L'hiver arriva vite, très dur là-bas avec beaucoup de pluie, de la neige et des températures allant jusqu'à -30°. Dehors nous pataugions dans la boue. Il y avait de nombreux malades ( diarrhées, froid, fatigue, malnutrition ) et pratiquement rien pour les soigner. Il en mourrait des dizaines par jour; une équipe de prisonniers était chargée de récupérer les corps et de les jeter dans une fosse avec de la chaux vive. Comme je chantais bien et qu'un camarade de détention, grand accordéoniste parisien, m'accompagnait, le chef de camp nous donna l'ordre de faire la messe avec un prêtre tous les dimanches matin; après nous allions rendre visite aux malades à l'infirmerie.
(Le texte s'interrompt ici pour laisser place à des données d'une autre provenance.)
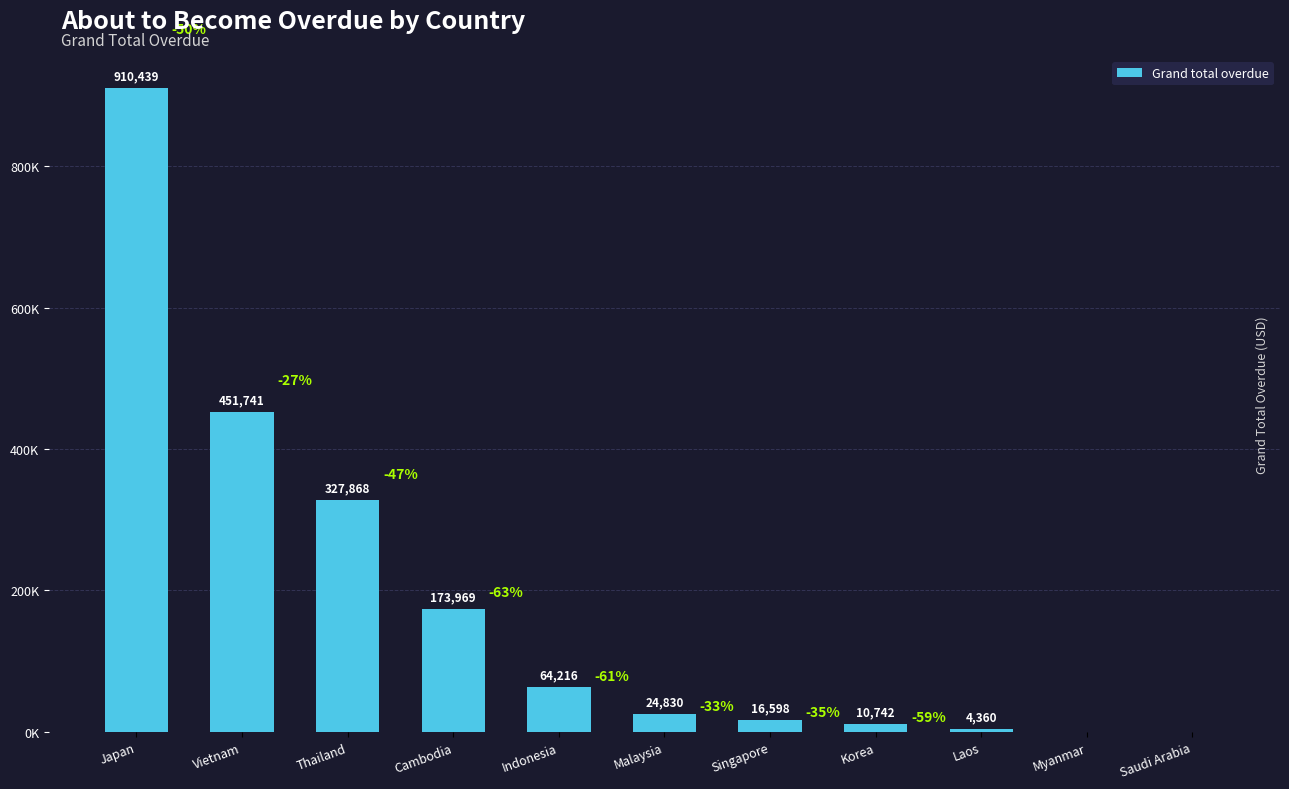

At which label is the value closest to 455219?

Vietnam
5ème partie: Retour vers la France
Nous étions heureux de chanter pour ces pauvres malheureux qui n'avaient plus aucun espoir de revoir le pays. Un jour de février 1941, je suis convoqué au bureau du chef de camp qui, à ma grande surprise ( et une joie intérieure sans bornes ), m'apprend que je retourne en France dès le lendemain avec les prisonniers Nord-Africains qui étaient rapatriés vers un climat plus tempéré, sûrement suite à une demande de la Croix-Rouge et un accord entre les pays belligérants. L'explication est simple: j'étais né en Algérie et donc considéré moi aussi comme Nord-Africain. C'est donc en 1941 que j'ai été « un rapatrié » pour la première fois. Rapatrié et très content de l'être.Le retour fut terrible; imaginez-vous passer environ 8 jours, entassés à 50 dans un wagon à bestiaux, avec un casse-croûte, une gourde d'eau et surtout, pas de toilettes. L'enfer avec la puanteur, la vermine, la faim, la fatigue. Pour éviter l'émeute, nous avons creusé avec un couteau un trou dans un coin du wagon car il ne fallait pas que les soldats allemands le découvrent.